§ Problem statement
A word-for-word copy of all entries is required, without images.

§ Available records
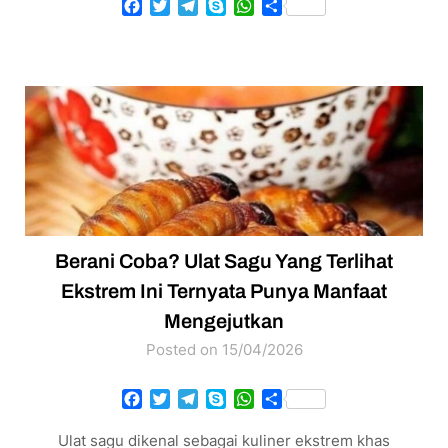
Facebook
Twitter
Telegram
Skype
WhatsApp
Share
Berani Coba? Ulat Sagu Yang Terlihat
Ekstrem Ini Ternyata Punya Manfaat
Mengejutkan
Posted on 15/04/2026
Facebook
Twitter
Telegram
Skype
WhatsApp
Share
Ulat sagu dikenal sebagai kuliner ekstrem khas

§ Expected output
Facebook
Twitter
Telegram
Skype
WhatsApp
Share
Berani Coba? Ulat Sagu Yang Terlihat
Ekstrem Ini Ternyata Punya Manfaat
Mengejutkan
Posted on 15/04/2026
Facebook
Twitter
Telegram
Skype
WhatsApp
Share
Ulat sagu dikenal sebagai kuliner ekstrem khas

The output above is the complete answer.